Commentary - Myositis ossificans

Case Reports

CJEM 1999;1(3):199

Myositis ossificans is an uncommon complication of blunt muscle injury. It classically occurs after helmet or knee contact with the lateral thigh, although it has also been reported in the biceps brachial muscle, which is why many contact sports require protective padding over these areas. Myositis ossificans is a controversial entity because it is one of very few sports injuries where early active rehabilitation may be detrimental.

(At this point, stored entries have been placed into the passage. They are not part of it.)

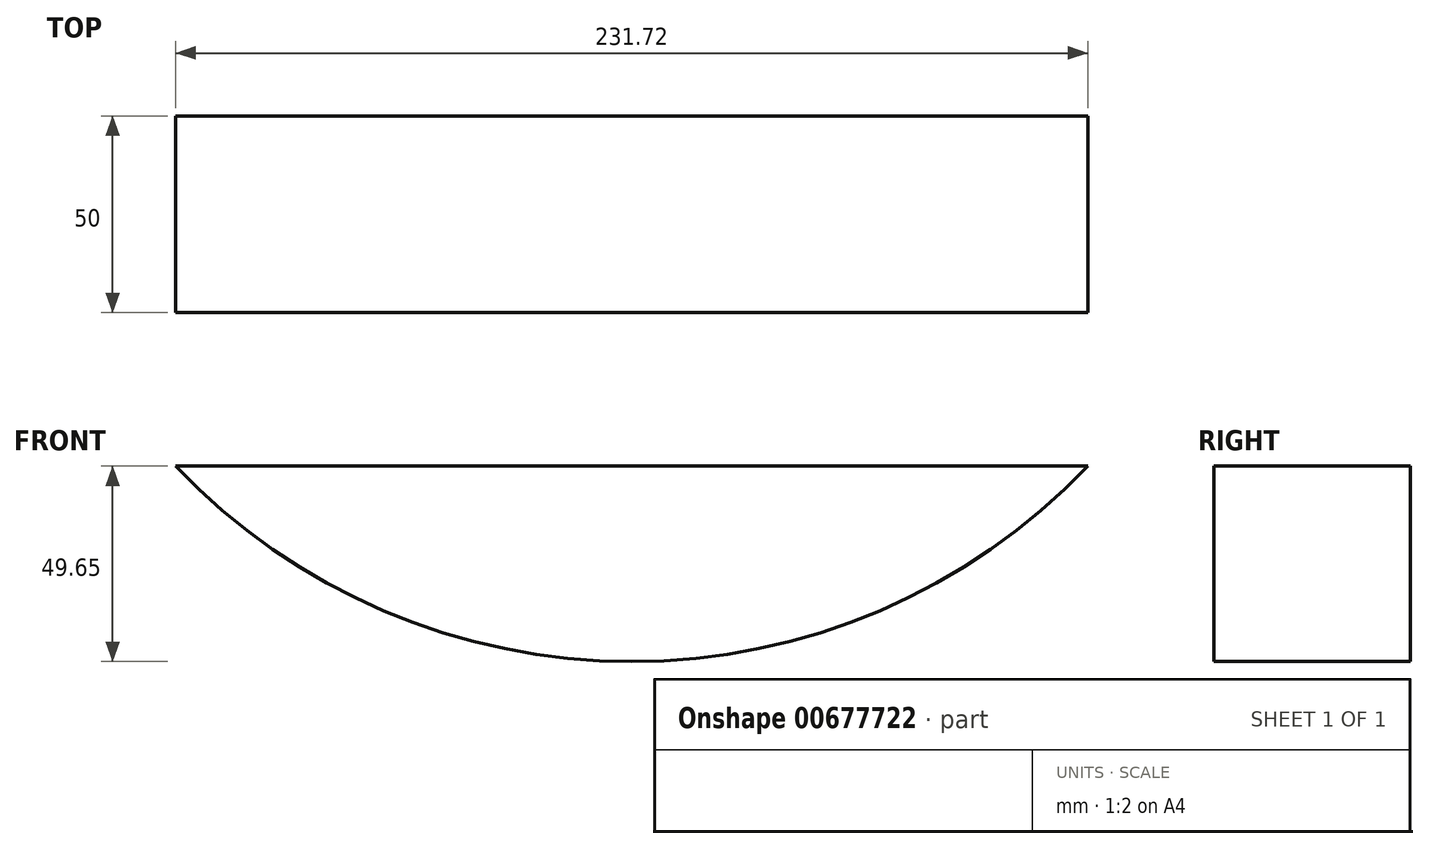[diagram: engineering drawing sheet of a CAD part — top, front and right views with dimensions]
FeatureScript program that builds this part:
annotation { "Feature Type Name" : "Feature", "Feature Type Description" : "" }
export const myFeature = defineFeature(function(context is Context, id is Id, definition is map)
    precondition{}
    {
        {
            var Q0;
            Q0=qCreatedBy(makeId("Front.planeOp"),FACE);
            var sketch = newSketch(context, id + "F0", { "sketchPlane" : qUnion([Q0])});
            skLineSegment(sketch, "E0", {"start": v(-99.1, 49.63) * mm, "end": v(132.63, 49.63) * mm});
            skArc(sketch, "E1", {"start": v(-99.1, 49.63) * mm, "mid": v(16.77, -0.02) * mm, "end": v(132.63, 49.63) * mm});
            skSolve(sketch);
        }
        {
            var Q0;
            Q0=makeQuery(id+"F0.imprint","IMPRINT",FACE,{"disambiguationData":[TD([[makeQuery(id+"F0.imprint","IMPRINT",EDGE,{"derivedFrom":sQuery(id+"F0.wireOp",EDGE,"E0")}),-1.0]])]});
            extrude(context, id + "F1", {"entities" : qUnion([Q0]), "endBound" : BoundingType.SYMMETRIC, "depth" : 50 * mm, "offsetDistance" : 25.4 * mm});
        }
    });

Having treated these injures for 15 years as a sports medicine practitioner, and having seen many bad outcomes, my approach to management is to inform the athlete that there is a 5–10% risk of myositis, but that risk increases if the injured muscle is inappropriately exercised. The only early recommendation is for compression and ice; however, active (rather than passive or assisted) range of motion is allowed, using pain as a guide. The athlete must not exercise the limb until local tenderness to palpation has resolved. This may take up to 6–8 weeks, and partial weight bearing crutches are often required.

 

David Mann, MD
Emergency physician, Powell River General Hospital, Powell River, BC
Correspondence to: dlmann@prcn.org
 

 



Myositis ossificans, also known as ossifying hematoma or heterotopic ossification, is a potentially disabling condition that most often affects the thigh and is typically associated with contact sports (e.g., football, rugby, lacrosse). The risk of myositis ossificans after a thigh contusion varies between 4% and 74%. The critical questions are: How can we identify high-risk patients? and What is the best early management?

The risk of ossification correlates with the severity of the thigh contusion. One way to grade severity, besides assessing swelling and ecchymosis, is to check knee range of motion on the day after the injury. Early range is often good, and patients are at increased risk if there is less than 90 degrees of flexion between 12 and 24 hours. There is also a genetic disposition, so beware if the patient has a previous history.

The principles of treatment are to limit the amount of hemorrhage, maintain knee range of motion, restore quadriceps strength and protect from further injury. Compression and icing reduce hemorrhage. Studies have shown that splinting high-risk patients with the knee fully flexed (to 120 degrees) for 24 hours dramatically reduces the period of disability. Early physiotherapy is not a problem unless it causes significant pain or further loss of knee range. Aspiration of the hematoma has been suggested, but this is often disappointing, even when performed under ultrasound guidance. Laboratory work and clinical experience have shown that nonsteroidal anti-inflammatories (NSAIDs) inhibit ossification, and several authors suggest that their early use can speed recovery. Most NSAIDs have this effect but the greatest experience is with indomethacin. The criteria for return to sport are the absence of significant pain, a good range of motion and quadriceps strength. Athletes are at increased risk of recurrent injury so protective padding of the area is important.